By ZEA IO MING C. CAPISTRANO
DAVAO CITY – Workers of a Japanese company which manufactures wall panels, roofing systems, and other building and housing materials for export is currently on demonstration after the management reportedly sacked more than 100 workers who refused to sign contracts putting them under labor agencies.
In a phone interview, Darren Dela Peña, 43, president of the Nakayama Organization of Workers – Southern Philippines Federation of Labor said they are supporting the majority of the workers who refused to sign the contracts with the agencies.
Dela Peña narrated that on June 30, Atty. Robert De Leon who is the legal counsel of Nakayama, along with the company’s Vice President identified as Akihiro Oshimaro, declared 157 project base workers as regular workers and that they would just have to submit their resumes.
The regular status of the workers would supposedly start by July 1, this year.
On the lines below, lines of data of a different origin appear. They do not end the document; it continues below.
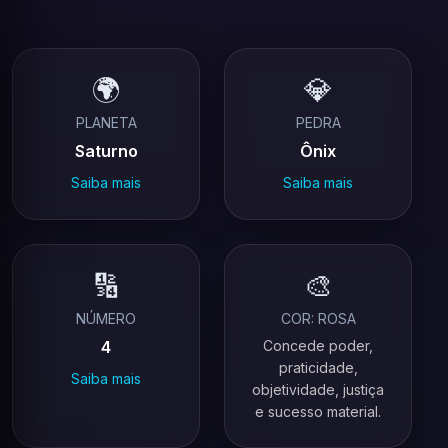
🌍
💎
PLANETA
PEDRA
Saturno
Ônix
Saiba mais
Saiba mais
🔢
🎨
NÚMERO
COR: ROSA
4
Concede poder,
praticidade,
Saiba mais
objetividade, justiça
e sucesso material.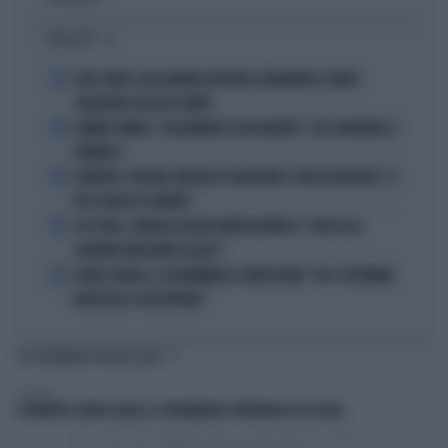
I PIÙ LETTI
1
JUVE-INTER, ALESSANDRO BASTONI SCARAVENTA A TERRA
ZHEGROVA: RISSA IN CAMPO
2
JANNIK SINNER, "DOLCEMENTE OSSESSIONATO": CHI SI INCHINA AL
NUMERO 1
3
JUVENTUS, PAPERE-MICHELE DI GREGORIO E TIFOSI IN RIVOLTA: "IL
PIÙ SCARSO DI SEMPRE"
4
4 DI SERA, SENALDI AZZERA ANGELO BONELLI: "CON LUI AL
GOVERNO FARÀ MENO CALDO?"
5
FLAVIO COBOLLI, LA DRAMMATICA CONFESSIONE: "DA 3 SETTIMANE
NON RIESCO A RESPIRARE"
TI POTREBBERO INTERESSARE
GENERAL
A ROBERTO SERGIO (RAI) LA CITTADINANZA ONORARIA DI CACCURI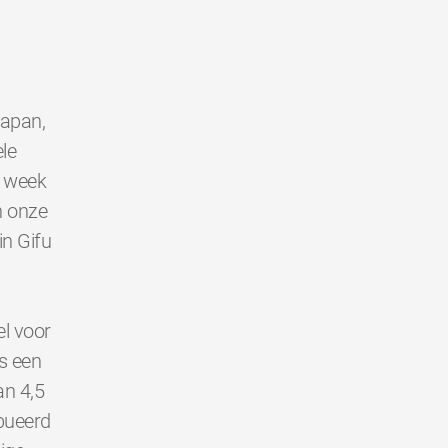
Japan,
le
e week
n onze
in Gifu
l voor
s een
an 4,5
bueerd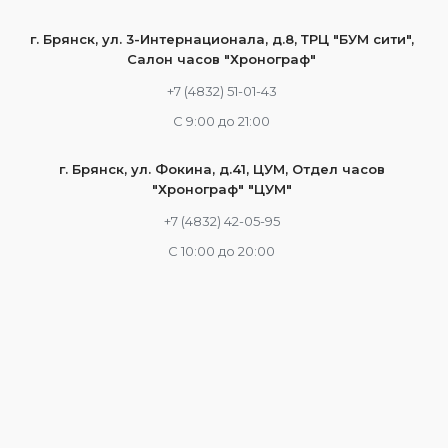
г. Брянск, ул. 3-Интернационала, д.8, ТРЦ "БУМ сити",
Салон часов "Хронограф"
+7 (4832) 51-01-43
С 9:00 до 21:00
г. Брянск, ул. Фокина, д.41, ЦУМ, Отдел часов
"Хронограф" "ЦУМ"
+7 (4832) 42-05-95
С 10:00 до 20:00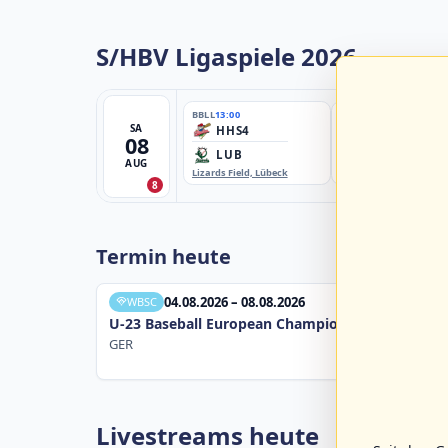
S/HBV Ligaspiele 2026
BBLL
13:00
BBBZL
13:00
SA
HHS4
HSV/HHK3
08
LUB
ELM
AUG
Lizards Field, Lübeck
EBE-Ballpark, Elmshorn
8
Termin heute
04.08.2026 – 08.08.2026
WBSC
U-23 Baseball European Championship B Pool 20
GER
Livestreams heute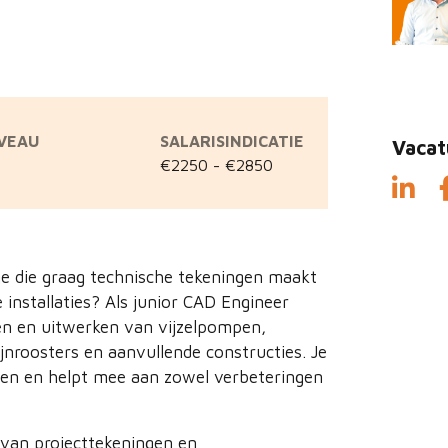
IVEAU
SALARISINDICATIE
Vacat
€2250 - €2850
e die graag technische tekeningen maakt
installaties? Als junior CAD Engineer
n en uitwerken van vijzelpompen,
jnroosters en aanvullende constructies. Je
cten en helpt mee aan zowel verbeteringen
 van projecttekeningen en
“Now they want the workers to sign a contract with the agency and the workers did not sign, because they believe that they don’t have to since they are already declared as regular workers,” said Dela Peña.
“They didn’t sign a contract, now they were not allowed to work in Nakayama,” he said.
The said contract, Dela Peña added, states that the workers who signed are not anymore connected to Nakayama and will be under the Workstation and Fat Manpower Services.
In a Facebook Account of Projectbase sa Nakayama, which is apparently made to air out the workers grievances, a certain Jessica Ferolin Dimas posted on Tuesday:
“The legal counsel of Nakayama, along with one Japanese, announced himself that starting July 1, 2015 all project based workers in Nakayama are regular workers. A while ago, the Japanese was interviewed and said “those workers who are rallying outside are not workers of Nakayama, they are under the agency..” Have you forgotten what you told the workers that they would be regular workers starting July 1 or is it just that you do not have a word of honor?”
Dela Peña said out of the 157 workers, only 122 are left who still refuse to sign new contracts placing them under labor agencies.
Kilusang Mayo Uno (KMU) said “compelling the workers to sign a new contract would strip them of their right to regular employment.”
“By operation of law, these 157 workers should already be considered regular workers since they have been working with the company for one to six years. The Labor Code ensures that if a worker has been employed with a company for six months and one day, they are effectively considered to be regular workers,” said Carlo Olalo, spokesperson of KMU Southern Mindanao.
Olalo said Department of Labor and Employment Department Order No. 18-A (DOLE DO 18-A), signed under Aquino’s term, is “permitting companies to convert “overstaying” workers (shopfloor terminology for workers who by law, should have been declared as regulars but remain contractual workers) into agency hires capriciously.”
He said the Department Order has made contractualization “even more widespread through the creation of labor agencies.”
“Under DO 18-A, it has now become legal for companies to evade responsibility in giving workers their right to regular employment. Agency hires have 5-month contracts which instantly cut off their chances at becoming regular workers with rights and benefits under the law,” Olalo added.
KMU said they are condemning the Aquino administration “for its espousal of neoliberal policies in labor, particularly the legalization of contractual employment through the passage of labor laws and policies that normalize the continuous and sustained attack of workers’ right to life, human rights, and freedom of association.”
Dela Peña said they will fight for the remaining workers who decided not to sign the contract.
He said there will be a conference on Thursday and that they are requesting the Dole to allow them represent for the workers.
Nakayama Technology Corporation was established in 2001. Its 70,000 square meter manufacturing plant is located along Diversion Road of Barangay Cogon in Digos City, Davao del Sur.